Intraday Positions
Warning This documentation is archived and is no longer maintained.
It is common for financial organizations to receive a steady stream of files that have hourly or minutely data. The files might trail the market in a near real-time fashion. Below is an example:
--positions/
|--2019/
|--01/
|--22/
position_2019_01_22_09.csv
position_2019_01_22_10.csv
position_2019_01_22_11.csv
position_2019_01_22_12.csv
File Contents @ 9am
TIME | COMPANY | TICK | SIDE | QTY |
---|---|---|---|---|
2019-01-22 09:00 | T&G | xyz | LONG | 300 |
2019-01-22 09:00 | Fisher | abc | SHORT | 20 |
2019-01-22 09:00 | TradeServ | def | LONG | 120 |
File Contents @ 10am
TIME | COMPANY | TICK | SIDE | QTY |
---|---|---|---|---|
2019-01-22 10:00 | T&G | xyz | LONG | 280 |
2019-01-22 10:00 | BlackTR | ghi | SHORT | 45 |
Collibra DQ Pipeline
// Part of your pipeline includes the ingestion of files that have the date
// and hour encoded in the file name. How do you process those files using Collibra DQ?
//
// Format: <name>_<year>_<month>_<day>.csv
val filePath = // <set this> positions/2019/01/22/positions_2019-01-22_09.csv
// Configure Collibra DQ.
val opt = new OwlOptions
opt.dataset = "positions"
opt.load.delimiter = ","
opt.load.fileQuery = "select * from dataset"

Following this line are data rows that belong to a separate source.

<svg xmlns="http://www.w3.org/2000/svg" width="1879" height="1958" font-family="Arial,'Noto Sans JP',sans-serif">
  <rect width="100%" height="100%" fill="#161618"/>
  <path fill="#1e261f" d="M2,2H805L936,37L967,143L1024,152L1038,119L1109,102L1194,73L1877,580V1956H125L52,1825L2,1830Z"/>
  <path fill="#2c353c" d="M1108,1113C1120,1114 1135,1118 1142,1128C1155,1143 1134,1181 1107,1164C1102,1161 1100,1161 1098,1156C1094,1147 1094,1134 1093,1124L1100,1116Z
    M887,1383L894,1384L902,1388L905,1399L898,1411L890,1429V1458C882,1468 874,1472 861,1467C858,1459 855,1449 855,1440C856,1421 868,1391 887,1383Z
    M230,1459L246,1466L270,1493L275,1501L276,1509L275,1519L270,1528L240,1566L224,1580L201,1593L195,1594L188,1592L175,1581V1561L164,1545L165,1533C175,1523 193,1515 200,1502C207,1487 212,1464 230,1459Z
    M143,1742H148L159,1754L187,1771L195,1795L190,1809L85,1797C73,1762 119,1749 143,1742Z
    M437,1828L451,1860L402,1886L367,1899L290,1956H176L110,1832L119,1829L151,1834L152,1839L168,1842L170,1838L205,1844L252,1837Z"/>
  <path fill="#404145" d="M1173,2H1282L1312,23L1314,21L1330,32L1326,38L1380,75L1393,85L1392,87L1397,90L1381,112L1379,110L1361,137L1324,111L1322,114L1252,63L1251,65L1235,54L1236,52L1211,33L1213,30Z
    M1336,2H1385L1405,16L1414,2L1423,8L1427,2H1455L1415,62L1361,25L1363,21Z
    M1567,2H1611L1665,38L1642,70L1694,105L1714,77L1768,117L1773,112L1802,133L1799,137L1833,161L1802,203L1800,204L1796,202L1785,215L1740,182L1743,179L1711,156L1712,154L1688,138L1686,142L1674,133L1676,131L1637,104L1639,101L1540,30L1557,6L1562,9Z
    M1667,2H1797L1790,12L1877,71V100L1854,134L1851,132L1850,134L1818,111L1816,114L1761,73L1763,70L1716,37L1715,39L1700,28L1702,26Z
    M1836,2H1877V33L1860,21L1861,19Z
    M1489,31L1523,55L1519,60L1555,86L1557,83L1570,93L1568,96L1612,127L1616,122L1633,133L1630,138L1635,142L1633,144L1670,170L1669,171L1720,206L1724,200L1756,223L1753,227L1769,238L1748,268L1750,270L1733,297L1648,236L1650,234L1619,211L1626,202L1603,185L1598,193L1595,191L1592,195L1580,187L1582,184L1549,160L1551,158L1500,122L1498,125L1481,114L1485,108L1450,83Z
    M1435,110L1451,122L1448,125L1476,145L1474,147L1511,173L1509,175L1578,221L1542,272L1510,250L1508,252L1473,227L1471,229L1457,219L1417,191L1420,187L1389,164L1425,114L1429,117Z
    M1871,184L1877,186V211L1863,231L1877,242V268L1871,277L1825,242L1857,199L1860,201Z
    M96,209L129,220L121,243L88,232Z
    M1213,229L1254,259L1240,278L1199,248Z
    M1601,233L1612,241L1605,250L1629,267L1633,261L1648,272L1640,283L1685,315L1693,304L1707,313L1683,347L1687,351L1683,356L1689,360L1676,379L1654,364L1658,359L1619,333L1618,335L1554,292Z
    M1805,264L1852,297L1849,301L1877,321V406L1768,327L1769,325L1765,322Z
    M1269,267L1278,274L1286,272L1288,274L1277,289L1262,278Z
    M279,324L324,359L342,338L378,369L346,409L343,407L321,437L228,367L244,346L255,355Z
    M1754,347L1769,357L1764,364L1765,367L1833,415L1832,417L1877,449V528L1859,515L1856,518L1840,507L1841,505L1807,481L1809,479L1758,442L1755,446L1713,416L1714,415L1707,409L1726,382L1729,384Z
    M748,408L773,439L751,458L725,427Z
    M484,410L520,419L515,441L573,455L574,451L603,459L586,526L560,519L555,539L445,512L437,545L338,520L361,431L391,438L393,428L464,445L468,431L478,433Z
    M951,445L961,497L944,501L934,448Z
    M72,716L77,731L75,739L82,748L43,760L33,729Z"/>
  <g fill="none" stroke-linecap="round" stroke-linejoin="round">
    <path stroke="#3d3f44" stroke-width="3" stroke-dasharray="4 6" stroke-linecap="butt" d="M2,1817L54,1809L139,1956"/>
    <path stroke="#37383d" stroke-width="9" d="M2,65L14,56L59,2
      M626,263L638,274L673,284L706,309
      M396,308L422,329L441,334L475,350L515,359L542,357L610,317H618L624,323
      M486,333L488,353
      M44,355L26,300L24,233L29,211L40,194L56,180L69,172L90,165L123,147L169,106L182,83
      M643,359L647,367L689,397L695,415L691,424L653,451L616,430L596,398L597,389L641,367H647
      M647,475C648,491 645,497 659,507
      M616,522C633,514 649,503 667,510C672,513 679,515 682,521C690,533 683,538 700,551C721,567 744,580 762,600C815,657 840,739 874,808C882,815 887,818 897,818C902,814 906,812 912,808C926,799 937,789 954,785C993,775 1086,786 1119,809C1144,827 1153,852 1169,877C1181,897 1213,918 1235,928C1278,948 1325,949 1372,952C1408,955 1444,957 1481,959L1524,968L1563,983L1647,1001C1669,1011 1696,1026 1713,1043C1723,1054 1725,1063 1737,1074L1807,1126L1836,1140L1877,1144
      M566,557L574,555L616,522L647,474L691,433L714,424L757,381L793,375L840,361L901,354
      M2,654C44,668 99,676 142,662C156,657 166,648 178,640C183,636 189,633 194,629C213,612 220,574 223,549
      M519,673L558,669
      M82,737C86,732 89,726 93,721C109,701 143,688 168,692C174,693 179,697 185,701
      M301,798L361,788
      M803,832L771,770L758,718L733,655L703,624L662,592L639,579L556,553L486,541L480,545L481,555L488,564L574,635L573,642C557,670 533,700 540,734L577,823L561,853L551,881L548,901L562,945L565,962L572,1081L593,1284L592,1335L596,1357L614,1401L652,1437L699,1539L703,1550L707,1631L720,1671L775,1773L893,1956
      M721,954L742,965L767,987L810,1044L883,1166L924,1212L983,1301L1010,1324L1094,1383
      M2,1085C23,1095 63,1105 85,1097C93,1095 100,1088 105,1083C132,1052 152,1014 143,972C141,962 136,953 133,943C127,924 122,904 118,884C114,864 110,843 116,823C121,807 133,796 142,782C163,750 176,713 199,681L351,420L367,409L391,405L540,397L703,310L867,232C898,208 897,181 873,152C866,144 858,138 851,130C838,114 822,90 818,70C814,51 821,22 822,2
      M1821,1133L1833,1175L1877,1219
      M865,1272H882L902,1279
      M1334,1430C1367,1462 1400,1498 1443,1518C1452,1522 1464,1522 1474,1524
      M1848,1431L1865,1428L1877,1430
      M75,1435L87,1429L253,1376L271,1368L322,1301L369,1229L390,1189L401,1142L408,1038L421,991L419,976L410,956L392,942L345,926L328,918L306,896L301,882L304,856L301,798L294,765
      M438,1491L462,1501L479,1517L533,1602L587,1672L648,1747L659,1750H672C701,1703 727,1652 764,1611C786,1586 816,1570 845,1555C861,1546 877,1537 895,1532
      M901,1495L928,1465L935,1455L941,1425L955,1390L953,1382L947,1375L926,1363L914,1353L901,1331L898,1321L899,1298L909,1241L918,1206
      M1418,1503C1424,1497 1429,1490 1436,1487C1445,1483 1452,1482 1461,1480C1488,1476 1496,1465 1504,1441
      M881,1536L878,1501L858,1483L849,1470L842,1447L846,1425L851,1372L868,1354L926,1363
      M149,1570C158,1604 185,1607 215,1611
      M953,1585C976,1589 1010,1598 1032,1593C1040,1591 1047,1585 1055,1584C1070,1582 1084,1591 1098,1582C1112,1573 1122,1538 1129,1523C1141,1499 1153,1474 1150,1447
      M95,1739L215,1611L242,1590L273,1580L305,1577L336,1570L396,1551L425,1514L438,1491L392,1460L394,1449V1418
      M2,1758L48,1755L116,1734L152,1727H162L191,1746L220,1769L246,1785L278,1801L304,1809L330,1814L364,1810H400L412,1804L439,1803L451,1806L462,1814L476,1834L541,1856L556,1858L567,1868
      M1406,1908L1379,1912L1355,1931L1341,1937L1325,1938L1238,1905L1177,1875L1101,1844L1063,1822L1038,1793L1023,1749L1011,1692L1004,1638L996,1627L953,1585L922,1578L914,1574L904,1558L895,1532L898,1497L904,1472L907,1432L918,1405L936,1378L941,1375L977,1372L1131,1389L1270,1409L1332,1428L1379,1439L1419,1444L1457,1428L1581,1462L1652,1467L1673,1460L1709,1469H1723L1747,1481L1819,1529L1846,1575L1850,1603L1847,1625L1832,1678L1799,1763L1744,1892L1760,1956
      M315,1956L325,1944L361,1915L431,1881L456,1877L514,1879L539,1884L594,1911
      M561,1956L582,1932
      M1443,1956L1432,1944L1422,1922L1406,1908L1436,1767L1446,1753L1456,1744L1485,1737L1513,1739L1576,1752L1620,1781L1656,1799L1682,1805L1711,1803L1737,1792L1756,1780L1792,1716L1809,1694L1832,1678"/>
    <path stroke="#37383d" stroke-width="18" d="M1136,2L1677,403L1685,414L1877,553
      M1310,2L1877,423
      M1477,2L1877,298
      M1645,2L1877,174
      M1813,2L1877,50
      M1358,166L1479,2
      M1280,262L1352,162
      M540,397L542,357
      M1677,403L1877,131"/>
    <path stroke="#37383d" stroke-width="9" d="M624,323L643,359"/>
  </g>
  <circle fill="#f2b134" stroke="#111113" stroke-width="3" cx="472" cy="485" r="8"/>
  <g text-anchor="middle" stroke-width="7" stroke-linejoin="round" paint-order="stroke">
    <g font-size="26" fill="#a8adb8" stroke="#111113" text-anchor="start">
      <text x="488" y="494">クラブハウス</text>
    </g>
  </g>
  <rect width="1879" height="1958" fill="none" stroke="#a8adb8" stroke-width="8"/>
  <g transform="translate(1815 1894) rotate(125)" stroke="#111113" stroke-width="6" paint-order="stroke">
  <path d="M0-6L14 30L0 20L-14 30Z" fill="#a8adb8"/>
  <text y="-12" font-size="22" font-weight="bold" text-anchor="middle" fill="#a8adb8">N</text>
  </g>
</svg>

opt.load.filePath = file.getPath
opt.outlier.on = true
opt.outlier.key = Array("COMPANY")
opt.outlier.timeBin = TimeBin.HOUR
opt.dupe.on = true
opt.dupe.include = Array("COMPANY", "TICK")
opt.dupe.exactMatch = true
// Parse the filename to construct the run date (-rd) that will be passed
// to Collibra DQ.
val name = file.getName.split('.').head
val parts = name.split("_")
val date = parts.slice(2, 5).mkString("-")
val hour = parts.takeRight(1).head
// Must be in format 'yyyy-MM-dd' or 'yyyy-MM-dd HH:mm'.
val rd = s"${date} ${hour}"
// Tell Collibra DQ to process data
opt.runId = rd
// Create a DataFrame from the file.
val df = OwlUtils.load(opt.load.filePath, opt.load.delimiter, spark)
// Instantiate an OwlContext with the dataframe and our custom configuration.
val owl = OwlUtils.OwlContext(df, spark, opt)
// Make sure Collibra DQ has catalogued the dataset.
owl.register(opt)
// Let Collibra DQ do the rest!
owl.owlCheck
DQ Coverage for Position data
- Schema evolution
- Profiling
- Correlation analysis
- Segmentation
- Outlier detection
- Duplicate detection
- Pattern mining